Ancien moi/nouveau moi. On perçoit et on met par écrit les changements survenus en soi suite à un moment ou à événement transformateur.
Ancienne vision/nouvelle vision qu’on a d’une personne.
Écrivez sur une personne (quelqu’un de spécial dans votre vie) et sur la façon dont votre perception d’elle a changé après un moment révélateur. Ce « changement » chez elle peut également refléter un changement en vous.
Anciennes valeurs/nouvelles valeurs qui menacent, remettent en question ou perturbent d’une certaine façon
les anciennes valeurs. Avez-vous vécu une expérience qui a remis en question vos valeurs ? Qui a créé un changement dans votre vision du monde ?
HONORONS NOS HISTOIRES !
Pensez à l’avance aux questions que les lecteurs pourraient se poser. 1. Qu’est-ce qui rend tel ou tel événement aussi mémorable ? Quels détails physiques vous viennent à l’esprit lorsque vous repensez à cet événement ? 2. Y a-t-il un moment dans l’histoire où ça a fait clic, et qui vous a fait « grandir » spirituellement ? Intellectuellement ?

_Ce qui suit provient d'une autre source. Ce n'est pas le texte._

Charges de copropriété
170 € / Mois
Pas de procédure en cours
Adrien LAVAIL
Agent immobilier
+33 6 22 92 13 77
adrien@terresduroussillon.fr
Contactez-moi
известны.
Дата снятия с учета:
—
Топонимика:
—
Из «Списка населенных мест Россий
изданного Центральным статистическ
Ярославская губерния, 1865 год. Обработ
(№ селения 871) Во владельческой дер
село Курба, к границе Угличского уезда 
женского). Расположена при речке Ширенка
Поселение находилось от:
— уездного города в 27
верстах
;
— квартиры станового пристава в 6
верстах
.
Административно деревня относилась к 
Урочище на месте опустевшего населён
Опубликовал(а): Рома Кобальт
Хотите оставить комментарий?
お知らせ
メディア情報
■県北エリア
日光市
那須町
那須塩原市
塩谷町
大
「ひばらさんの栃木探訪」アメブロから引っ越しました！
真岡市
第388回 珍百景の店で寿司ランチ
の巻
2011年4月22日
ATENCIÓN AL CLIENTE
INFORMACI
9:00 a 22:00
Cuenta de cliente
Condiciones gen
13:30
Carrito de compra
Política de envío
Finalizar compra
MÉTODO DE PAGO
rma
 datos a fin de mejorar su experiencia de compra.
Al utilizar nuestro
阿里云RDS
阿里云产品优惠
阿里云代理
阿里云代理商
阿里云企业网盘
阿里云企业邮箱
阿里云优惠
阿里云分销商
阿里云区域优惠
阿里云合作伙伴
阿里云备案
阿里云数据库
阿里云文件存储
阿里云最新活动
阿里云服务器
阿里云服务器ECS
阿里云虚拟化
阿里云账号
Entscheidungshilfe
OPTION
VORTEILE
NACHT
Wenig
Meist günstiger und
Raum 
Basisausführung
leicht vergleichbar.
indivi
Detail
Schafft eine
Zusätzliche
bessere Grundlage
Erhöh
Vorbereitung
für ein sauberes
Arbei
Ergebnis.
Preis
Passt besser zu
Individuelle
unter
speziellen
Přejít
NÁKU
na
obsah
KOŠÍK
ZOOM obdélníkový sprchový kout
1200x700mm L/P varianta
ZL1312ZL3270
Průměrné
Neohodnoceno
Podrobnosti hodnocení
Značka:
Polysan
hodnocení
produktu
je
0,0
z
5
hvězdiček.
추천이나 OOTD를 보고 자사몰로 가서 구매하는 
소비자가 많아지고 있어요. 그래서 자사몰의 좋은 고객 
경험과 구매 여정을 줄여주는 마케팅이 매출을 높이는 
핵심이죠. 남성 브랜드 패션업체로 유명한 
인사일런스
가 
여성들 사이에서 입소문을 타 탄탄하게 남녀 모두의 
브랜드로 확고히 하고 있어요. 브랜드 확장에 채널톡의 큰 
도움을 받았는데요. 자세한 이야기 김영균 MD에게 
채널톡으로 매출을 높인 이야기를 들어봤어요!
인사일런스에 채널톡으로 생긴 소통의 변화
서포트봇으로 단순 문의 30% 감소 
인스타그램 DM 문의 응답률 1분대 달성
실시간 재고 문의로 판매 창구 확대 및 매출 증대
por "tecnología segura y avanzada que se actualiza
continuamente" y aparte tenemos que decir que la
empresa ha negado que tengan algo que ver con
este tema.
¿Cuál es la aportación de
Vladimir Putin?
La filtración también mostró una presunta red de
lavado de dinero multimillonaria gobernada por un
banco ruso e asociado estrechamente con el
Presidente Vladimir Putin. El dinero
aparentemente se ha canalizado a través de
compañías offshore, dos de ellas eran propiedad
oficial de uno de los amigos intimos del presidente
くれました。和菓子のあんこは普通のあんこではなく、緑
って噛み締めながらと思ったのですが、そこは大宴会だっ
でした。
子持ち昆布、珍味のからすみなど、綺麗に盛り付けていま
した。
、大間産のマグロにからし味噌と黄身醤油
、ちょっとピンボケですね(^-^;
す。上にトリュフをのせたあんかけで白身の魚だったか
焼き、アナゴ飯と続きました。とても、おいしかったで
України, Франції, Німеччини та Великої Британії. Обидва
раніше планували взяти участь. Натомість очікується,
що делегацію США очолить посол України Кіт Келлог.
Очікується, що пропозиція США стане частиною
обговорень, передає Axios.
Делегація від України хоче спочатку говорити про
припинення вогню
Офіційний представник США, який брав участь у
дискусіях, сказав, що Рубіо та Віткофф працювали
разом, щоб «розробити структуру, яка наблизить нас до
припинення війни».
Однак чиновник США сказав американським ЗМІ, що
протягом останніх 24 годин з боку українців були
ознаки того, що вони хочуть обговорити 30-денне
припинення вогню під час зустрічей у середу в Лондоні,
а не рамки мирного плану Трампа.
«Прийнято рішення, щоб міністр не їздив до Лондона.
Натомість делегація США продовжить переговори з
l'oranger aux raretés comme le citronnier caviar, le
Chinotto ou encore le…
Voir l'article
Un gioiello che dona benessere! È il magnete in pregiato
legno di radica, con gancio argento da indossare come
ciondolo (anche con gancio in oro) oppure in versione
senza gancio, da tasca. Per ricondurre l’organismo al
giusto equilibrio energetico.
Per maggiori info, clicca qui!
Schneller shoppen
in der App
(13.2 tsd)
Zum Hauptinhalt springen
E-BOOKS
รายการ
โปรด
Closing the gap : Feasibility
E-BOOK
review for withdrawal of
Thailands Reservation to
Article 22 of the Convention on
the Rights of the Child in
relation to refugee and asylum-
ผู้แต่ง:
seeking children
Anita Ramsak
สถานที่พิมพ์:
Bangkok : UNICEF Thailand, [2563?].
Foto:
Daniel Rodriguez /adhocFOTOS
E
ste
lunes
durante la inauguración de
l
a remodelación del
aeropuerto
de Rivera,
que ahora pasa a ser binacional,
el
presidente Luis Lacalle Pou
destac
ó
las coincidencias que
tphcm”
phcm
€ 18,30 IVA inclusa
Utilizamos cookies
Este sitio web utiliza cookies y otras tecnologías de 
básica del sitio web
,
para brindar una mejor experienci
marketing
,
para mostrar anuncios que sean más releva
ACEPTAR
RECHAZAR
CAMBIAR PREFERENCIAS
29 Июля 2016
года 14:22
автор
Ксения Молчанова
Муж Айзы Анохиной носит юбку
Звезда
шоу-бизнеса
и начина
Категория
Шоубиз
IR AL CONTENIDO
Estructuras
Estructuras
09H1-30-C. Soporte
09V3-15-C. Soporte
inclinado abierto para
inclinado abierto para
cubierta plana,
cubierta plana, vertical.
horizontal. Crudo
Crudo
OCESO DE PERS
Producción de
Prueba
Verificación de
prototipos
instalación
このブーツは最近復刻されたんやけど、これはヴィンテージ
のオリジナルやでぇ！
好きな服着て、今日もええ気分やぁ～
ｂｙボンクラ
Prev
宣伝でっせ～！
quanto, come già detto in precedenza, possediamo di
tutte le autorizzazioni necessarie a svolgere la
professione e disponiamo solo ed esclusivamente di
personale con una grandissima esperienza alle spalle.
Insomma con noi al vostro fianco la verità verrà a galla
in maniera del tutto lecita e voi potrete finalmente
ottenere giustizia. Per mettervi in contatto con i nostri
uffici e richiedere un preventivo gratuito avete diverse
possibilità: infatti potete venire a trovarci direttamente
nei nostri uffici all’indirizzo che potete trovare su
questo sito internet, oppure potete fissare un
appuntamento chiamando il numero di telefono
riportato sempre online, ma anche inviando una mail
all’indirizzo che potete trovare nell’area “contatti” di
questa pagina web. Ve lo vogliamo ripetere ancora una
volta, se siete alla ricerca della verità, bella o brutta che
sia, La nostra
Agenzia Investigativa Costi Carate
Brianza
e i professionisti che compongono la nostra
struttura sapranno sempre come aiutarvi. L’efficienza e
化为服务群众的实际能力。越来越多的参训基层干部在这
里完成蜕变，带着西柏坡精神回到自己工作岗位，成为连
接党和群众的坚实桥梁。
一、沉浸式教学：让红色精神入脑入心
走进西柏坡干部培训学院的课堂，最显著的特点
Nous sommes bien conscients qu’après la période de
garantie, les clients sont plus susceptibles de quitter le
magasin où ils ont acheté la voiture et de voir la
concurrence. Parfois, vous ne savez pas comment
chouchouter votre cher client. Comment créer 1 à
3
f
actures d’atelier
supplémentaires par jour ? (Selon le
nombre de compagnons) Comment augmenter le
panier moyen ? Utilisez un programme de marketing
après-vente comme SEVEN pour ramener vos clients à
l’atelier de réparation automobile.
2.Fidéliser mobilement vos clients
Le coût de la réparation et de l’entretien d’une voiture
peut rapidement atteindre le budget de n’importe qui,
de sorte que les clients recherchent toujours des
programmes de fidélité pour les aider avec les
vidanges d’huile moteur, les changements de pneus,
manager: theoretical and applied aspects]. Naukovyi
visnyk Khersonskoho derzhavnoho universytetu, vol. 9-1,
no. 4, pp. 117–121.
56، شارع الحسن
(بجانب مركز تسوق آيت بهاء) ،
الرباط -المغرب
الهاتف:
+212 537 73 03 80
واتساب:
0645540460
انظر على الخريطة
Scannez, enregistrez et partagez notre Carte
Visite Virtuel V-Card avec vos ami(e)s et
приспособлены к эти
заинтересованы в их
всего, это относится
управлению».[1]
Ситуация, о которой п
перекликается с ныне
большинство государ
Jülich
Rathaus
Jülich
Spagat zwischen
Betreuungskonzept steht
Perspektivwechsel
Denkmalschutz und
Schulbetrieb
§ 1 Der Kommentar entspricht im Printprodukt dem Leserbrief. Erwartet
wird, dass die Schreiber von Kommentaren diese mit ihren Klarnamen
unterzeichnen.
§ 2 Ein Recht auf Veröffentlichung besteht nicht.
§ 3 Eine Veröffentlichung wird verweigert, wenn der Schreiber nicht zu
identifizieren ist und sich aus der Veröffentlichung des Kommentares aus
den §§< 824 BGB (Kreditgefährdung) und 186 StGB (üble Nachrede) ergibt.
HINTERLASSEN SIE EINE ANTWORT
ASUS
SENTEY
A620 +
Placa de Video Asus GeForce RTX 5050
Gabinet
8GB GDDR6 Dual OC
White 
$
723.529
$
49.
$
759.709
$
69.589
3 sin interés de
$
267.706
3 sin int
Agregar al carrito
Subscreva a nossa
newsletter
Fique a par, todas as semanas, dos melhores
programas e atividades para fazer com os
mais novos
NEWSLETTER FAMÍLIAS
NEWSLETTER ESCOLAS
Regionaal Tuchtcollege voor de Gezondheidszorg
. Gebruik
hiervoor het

3. Quelle est la signification de l’histoire ? 4. Comment votre histoire aborde-t-elle des questions et des préoccupations humaines plus larges ? 5. En quoi est-elle utile aux autres ? 6. Qu’est-ce qui en fait un sujet auquel votre lecteur s’identifiera ? 7. Quel est le thème de l’histoire ?
* Adaptation de The Allyn & Bacon Guide to Writing, de John D. Ramage, John C. Bean et June Johnson, Londres, Pearson, 2016.